Seamos culpables o no, cuando nos encontramos indefensos y a merced de otros, ansiamos y anhelamos encontrar misericordia: o sea ayuda, apoyo, compasión.
Pero cuando somos agresores –y siempre el agresor juzga que actúa justamente y que es el único o el mejor modo de resolver el problema- en esas circunstancias para nada pensamos en la misericordia, la cual se juzgaría como debilidad.
El mundo actual no nos lleva a cultivar la misericordia; al contrario, nos lleva a ser jueces y ejecutores enérgicos, de modo que la violencia se resuelva con una acción más violenta, o sea con prepotencia.

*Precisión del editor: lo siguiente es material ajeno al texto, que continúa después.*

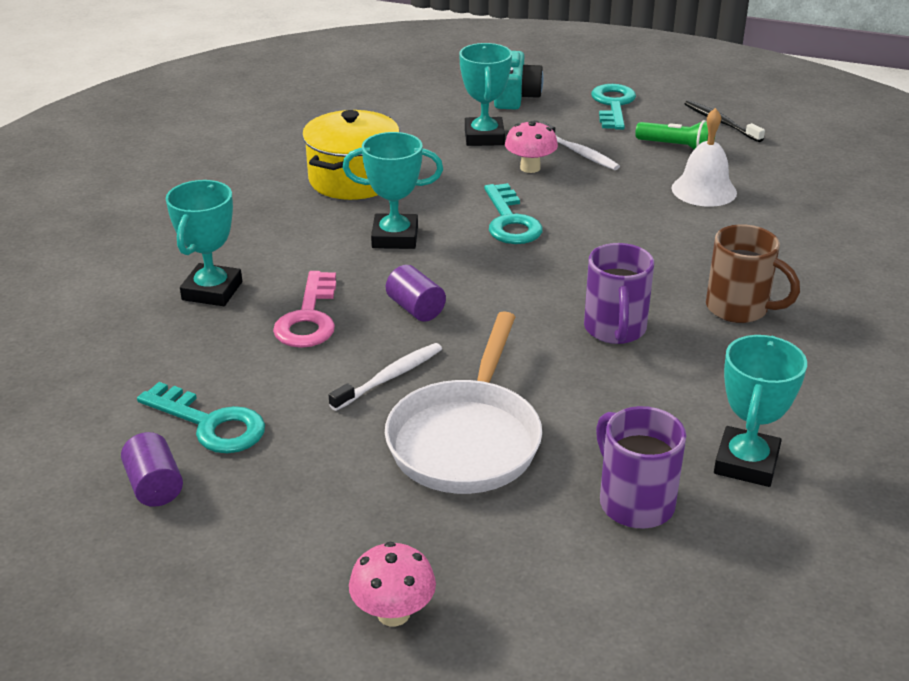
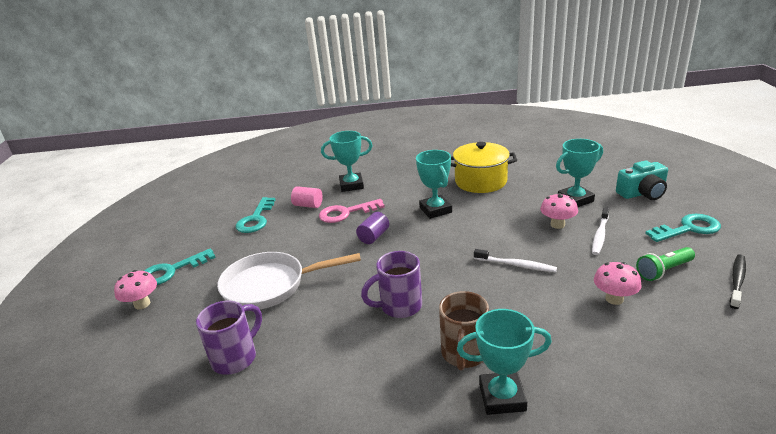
camera: 70 degrees right, 5 degrees down
(155, 486) = (212, 222): purple cylinder -> none
(230, 352) = (308, 205): none -> pink cylinder
(390, 377) = (310, 248): white toothbrush -> white toothbrush (516, 265)
(510, 221) = (487, 237): turquoise key -> turquoise key (171, 271)
(677, 147) = (664, 271): green flashlight -> green flashlight turned 60 degrees clockwise
(704, 190) = (614, 299): white bell -> pink mushroom
(746, 463) = (287, 397): turquoise trophy -> turquoise trophy (502, 397)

Pero con estos criterios el mundo va dejando de ser humano y se vuelve salvaje.
Nos enteramos de las noticias: otro linchamiento, ahora en la colonia Aquiles Serdán, del municipio de Chapulco; a un joven le destrozan el cráneo en Cuesta Blanca, del municipio de Palmar de Bravo; en Tehuacán un grupo de personas da una golpiza a otra persona, provocándole fracturas. Por mencionar sólo algunos ejemplos.

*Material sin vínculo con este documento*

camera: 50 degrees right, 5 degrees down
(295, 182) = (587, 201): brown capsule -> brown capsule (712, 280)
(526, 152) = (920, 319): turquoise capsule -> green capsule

El hombre es lobo contra el hombre.
Pero yo –con la Iglesia católica- sigo esperando la misericordia de Dios y pidiendo a Dios que nos decidamos a desterrar la violencia como intento de solución a los problemas.
La misericordia no es debilidad; no quiere decir permitir que el malvado se apodere y adueñe de la situación. La misericordia es amor hecho ternura, compasión, perdón.
Gracias a la misericordia, el agraviado, la víctima, encuentra consuelo y esperanza para seguir viviendo.
Gracias a la misericordia el agresor canaliza adecuadamente su remordimiento y reorienta su vida de manera verdaderamente humana y también divina.
Como seres humanos somos imagen de Dios. Si Dios es por esencia misericordia, estamos llamados a vivir de misericordia: que recibimos y que damos más delante.
La misericordia implica proceso de liberación. Se endereza y fortalece la relación humana.
Dios no se cansa de perdonar, de dar su misericordia. No nos cansemos de pedir perdón y de luchar por enderezar nuestra vida según Dios.